Student Loan Discharges: Four Legal Ways Federal Loans Can End
- Anthony Perano
- 6 hours ago
- 1 min read
Federal law provides several ways borrowers may legally eliminate student loan debt. These include bankruptcy discharge, disability discharge, borrower defense claims, and income-driven repayment forgiveness.
Student Loan Discharges: Four Legal Ways Federal Loans Can End
Federal law provides several ways borrowers may legally eliminate student loan debt. The four most important paths are bankruptcy discharge, disability discharge, borrower defense claims, and income-driven repayment forgiveness.
1. Bankruptcy Student Loan Discharge
Federal bankruptcy courts can discharge student loans when repayment would create undue hardship. This requires filing a lawsuit within the bankruptcy case asking the court to evaluate the borrower’s financial situation.

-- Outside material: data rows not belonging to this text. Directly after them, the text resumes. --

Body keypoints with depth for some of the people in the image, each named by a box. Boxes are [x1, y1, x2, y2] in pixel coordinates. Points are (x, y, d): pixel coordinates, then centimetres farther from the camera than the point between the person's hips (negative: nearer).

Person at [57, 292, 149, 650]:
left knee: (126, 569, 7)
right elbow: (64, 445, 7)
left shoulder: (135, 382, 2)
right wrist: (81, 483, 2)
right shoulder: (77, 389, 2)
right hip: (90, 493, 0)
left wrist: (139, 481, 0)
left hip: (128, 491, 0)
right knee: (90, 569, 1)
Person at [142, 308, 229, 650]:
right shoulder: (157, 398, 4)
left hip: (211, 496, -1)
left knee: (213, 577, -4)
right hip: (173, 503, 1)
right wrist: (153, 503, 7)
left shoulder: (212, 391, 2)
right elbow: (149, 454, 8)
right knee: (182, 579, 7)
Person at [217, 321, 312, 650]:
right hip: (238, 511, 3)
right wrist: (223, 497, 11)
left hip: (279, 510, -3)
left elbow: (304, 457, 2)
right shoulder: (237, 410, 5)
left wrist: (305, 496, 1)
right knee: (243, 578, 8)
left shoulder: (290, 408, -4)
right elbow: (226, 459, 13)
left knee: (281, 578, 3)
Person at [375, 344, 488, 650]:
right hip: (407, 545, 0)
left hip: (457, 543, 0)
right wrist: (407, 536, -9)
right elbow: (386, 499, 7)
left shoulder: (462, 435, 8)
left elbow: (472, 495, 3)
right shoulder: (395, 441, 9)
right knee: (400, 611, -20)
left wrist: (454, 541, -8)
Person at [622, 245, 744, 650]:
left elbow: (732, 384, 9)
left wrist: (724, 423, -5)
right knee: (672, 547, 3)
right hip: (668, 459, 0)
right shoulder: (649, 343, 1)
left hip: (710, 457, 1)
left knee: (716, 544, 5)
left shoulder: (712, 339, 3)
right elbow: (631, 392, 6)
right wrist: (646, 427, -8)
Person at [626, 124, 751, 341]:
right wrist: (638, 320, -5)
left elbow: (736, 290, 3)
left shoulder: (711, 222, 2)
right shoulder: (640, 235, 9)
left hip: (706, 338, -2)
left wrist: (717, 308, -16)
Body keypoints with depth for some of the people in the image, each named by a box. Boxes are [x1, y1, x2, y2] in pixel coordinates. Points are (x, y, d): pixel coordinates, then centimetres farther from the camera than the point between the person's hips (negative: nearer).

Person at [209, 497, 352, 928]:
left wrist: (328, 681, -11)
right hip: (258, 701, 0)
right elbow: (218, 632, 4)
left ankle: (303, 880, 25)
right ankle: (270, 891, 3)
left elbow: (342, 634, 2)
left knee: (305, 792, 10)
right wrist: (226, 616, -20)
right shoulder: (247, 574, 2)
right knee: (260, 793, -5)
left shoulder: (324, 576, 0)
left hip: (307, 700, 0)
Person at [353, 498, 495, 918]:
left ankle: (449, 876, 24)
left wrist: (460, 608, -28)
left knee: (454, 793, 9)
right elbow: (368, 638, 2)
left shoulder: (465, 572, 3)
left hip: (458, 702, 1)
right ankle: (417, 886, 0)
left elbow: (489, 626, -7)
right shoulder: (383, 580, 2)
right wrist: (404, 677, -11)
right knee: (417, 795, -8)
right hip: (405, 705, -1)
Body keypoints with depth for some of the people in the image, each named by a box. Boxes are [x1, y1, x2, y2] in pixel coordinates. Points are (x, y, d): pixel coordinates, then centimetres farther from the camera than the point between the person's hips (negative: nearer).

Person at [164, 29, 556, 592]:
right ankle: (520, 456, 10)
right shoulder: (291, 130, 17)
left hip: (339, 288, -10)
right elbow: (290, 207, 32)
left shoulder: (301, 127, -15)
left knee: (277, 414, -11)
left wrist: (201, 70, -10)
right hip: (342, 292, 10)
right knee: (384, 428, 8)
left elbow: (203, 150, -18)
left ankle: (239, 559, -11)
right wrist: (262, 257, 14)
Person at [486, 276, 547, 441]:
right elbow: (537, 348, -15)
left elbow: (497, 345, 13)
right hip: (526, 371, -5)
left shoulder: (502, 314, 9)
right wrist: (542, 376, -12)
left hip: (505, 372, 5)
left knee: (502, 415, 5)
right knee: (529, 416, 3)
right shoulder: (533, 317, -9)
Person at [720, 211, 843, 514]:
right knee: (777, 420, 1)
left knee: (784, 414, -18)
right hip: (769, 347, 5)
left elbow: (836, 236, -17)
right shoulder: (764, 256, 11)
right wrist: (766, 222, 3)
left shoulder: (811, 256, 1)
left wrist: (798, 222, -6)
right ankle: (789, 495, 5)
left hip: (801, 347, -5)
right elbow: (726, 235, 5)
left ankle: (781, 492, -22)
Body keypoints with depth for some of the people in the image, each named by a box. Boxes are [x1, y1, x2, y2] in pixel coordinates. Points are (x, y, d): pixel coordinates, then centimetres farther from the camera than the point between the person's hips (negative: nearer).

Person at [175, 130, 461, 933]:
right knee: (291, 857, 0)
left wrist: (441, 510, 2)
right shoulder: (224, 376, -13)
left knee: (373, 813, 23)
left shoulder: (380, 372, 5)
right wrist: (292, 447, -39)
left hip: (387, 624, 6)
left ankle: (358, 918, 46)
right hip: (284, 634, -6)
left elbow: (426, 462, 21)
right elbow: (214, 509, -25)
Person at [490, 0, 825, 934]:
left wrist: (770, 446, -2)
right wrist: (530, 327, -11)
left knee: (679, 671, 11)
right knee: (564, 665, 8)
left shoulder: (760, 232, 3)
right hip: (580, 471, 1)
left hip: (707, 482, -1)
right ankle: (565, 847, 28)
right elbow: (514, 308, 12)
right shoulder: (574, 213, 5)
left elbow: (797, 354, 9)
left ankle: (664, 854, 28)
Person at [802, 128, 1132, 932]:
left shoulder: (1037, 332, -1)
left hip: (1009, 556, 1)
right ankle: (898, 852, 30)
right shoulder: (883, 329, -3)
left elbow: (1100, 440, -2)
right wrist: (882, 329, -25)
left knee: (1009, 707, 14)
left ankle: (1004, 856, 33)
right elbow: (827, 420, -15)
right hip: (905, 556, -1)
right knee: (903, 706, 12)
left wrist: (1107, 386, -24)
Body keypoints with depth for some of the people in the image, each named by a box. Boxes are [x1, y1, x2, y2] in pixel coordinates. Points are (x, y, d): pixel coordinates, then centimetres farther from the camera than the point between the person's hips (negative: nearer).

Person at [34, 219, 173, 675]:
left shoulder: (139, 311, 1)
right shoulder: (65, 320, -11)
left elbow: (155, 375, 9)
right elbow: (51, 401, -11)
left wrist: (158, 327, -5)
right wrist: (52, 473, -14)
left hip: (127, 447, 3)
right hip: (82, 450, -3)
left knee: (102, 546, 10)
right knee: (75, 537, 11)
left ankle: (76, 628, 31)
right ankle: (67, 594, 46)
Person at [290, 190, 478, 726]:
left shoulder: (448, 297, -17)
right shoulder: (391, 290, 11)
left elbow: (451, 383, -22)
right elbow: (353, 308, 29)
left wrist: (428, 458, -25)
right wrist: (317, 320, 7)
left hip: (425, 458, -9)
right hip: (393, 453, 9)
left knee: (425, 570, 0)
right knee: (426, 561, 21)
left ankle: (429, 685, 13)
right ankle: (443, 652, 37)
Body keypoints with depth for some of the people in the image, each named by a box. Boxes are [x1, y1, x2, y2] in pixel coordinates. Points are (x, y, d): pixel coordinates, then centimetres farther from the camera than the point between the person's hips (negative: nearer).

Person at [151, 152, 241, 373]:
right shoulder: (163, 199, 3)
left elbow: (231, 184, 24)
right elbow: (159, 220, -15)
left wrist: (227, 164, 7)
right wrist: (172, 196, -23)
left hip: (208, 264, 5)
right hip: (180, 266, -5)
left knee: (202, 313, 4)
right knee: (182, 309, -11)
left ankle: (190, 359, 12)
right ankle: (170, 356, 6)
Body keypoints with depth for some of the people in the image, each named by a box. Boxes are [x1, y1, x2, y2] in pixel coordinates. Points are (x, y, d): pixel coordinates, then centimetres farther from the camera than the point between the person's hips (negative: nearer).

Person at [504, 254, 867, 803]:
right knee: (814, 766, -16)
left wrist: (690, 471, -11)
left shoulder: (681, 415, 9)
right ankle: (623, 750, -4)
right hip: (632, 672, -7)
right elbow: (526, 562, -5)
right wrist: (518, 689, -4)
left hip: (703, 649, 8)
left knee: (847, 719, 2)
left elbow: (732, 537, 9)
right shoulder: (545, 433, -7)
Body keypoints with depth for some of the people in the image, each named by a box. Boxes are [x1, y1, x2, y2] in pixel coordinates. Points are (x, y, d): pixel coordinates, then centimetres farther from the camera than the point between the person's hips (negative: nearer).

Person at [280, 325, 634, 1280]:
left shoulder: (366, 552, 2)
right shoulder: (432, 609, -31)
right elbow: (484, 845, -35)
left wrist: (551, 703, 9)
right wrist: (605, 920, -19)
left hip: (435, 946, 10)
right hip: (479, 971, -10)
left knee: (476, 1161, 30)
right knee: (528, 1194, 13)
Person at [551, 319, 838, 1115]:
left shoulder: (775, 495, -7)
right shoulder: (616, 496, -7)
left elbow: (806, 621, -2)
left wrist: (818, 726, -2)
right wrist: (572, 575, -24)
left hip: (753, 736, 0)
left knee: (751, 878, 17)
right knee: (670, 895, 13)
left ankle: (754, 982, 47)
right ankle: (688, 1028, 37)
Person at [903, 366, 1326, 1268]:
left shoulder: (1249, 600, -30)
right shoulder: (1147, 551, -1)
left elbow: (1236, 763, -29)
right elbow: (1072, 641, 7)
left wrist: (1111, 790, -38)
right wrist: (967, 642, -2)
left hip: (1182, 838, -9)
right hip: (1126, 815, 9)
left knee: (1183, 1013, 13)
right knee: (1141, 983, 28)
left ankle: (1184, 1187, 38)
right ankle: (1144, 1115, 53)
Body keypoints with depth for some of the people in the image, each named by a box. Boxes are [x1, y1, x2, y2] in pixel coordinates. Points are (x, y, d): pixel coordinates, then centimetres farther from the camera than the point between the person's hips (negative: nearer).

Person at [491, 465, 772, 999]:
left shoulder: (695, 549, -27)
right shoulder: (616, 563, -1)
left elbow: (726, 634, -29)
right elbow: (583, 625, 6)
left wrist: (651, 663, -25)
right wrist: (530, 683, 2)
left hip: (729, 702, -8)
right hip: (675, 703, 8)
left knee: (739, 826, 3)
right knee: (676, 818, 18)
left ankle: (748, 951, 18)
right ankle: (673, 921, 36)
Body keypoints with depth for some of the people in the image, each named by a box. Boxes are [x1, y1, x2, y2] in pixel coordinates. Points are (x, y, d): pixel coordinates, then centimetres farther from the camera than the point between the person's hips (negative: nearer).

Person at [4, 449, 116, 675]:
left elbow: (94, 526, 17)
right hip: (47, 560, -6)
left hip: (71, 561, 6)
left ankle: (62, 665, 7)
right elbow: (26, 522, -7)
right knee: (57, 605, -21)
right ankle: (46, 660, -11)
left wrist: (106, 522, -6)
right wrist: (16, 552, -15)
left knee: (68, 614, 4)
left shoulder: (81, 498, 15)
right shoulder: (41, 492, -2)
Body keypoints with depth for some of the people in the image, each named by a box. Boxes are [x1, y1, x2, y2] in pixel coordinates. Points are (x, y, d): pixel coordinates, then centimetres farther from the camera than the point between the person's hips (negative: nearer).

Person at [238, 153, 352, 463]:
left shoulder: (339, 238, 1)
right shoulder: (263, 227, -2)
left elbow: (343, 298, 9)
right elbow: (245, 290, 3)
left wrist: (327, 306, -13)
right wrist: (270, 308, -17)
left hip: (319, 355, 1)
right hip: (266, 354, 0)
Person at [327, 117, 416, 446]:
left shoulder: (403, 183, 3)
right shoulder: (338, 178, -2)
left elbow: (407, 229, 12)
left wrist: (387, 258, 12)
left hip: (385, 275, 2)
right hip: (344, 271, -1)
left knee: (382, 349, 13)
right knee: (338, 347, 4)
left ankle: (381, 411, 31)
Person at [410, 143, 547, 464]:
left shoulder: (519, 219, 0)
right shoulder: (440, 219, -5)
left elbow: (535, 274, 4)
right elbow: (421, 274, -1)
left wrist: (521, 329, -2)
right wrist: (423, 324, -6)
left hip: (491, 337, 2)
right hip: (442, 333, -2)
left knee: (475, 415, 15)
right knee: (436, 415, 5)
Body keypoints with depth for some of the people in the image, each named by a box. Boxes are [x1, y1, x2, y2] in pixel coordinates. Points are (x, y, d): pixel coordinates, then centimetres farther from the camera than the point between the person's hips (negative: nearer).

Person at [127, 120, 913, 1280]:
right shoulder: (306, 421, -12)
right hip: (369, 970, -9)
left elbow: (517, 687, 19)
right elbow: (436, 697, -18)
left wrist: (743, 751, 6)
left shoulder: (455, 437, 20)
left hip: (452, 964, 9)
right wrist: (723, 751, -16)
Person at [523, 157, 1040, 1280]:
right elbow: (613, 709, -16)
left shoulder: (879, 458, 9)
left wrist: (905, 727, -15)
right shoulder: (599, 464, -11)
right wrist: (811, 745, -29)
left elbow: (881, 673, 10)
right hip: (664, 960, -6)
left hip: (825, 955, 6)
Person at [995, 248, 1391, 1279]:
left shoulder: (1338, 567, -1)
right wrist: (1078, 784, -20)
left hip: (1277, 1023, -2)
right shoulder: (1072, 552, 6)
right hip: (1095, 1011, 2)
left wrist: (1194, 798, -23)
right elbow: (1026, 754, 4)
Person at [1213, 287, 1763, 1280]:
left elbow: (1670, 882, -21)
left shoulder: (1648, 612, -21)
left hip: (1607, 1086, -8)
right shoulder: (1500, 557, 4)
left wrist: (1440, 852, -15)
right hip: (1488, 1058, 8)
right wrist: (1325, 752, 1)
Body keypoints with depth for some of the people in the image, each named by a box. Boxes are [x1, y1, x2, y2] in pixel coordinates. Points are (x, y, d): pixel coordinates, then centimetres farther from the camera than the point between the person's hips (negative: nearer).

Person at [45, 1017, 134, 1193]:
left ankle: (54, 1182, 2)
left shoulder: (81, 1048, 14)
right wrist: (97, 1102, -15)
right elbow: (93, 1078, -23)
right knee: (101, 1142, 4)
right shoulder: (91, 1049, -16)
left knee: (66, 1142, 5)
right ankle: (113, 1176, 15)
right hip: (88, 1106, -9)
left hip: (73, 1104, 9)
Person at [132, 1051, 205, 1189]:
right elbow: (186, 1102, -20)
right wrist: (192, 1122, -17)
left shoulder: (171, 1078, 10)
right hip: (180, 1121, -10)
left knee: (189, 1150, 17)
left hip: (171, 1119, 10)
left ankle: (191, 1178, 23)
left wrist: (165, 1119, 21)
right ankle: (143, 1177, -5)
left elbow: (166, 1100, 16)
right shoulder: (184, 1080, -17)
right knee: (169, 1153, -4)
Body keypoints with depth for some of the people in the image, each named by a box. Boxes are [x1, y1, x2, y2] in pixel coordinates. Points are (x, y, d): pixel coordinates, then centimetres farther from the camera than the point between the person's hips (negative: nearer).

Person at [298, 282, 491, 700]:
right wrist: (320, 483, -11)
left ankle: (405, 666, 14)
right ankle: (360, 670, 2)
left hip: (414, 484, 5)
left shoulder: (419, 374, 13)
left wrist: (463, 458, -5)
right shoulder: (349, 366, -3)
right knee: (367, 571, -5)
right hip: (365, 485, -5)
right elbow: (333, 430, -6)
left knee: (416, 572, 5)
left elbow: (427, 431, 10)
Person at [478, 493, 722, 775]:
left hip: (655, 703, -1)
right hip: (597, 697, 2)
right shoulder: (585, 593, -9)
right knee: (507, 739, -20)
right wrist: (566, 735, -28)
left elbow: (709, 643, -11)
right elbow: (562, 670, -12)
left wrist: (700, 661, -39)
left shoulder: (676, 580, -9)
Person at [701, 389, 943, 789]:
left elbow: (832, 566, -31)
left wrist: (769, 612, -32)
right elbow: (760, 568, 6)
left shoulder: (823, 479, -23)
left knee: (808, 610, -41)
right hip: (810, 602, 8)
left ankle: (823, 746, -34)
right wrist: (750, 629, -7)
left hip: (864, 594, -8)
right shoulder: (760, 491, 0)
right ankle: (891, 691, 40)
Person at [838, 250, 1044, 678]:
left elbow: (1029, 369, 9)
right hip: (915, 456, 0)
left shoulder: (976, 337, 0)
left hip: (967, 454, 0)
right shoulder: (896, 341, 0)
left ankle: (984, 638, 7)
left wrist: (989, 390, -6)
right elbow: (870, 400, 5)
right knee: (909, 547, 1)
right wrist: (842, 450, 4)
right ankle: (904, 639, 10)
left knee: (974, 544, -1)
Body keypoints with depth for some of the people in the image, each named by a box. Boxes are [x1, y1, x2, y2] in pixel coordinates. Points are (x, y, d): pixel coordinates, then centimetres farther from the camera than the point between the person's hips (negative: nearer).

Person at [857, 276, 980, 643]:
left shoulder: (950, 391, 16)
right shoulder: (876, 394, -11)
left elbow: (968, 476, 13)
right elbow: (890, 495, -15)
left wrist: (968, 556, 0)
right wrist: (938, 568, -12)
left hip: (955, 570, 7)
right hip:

2. Total and Permanent Disability Discharge
Borrowers who cannot maintain consistent employment due to medical or psychological conditions may qualify for a Total and Permanent Disability discharge of their federal student loans.
3. Borrower Defense to Repayment
If a school misled students about job placement, licensing eligibility, or the value of the program, the Department of Education may discharge the federal loans connected to that program.
4. Income-Driven Repayment Forgiveness
Income-Driven Repayment plans tie payments to income levels. After the required repayment period, remaining federal loan balances may be forgiven.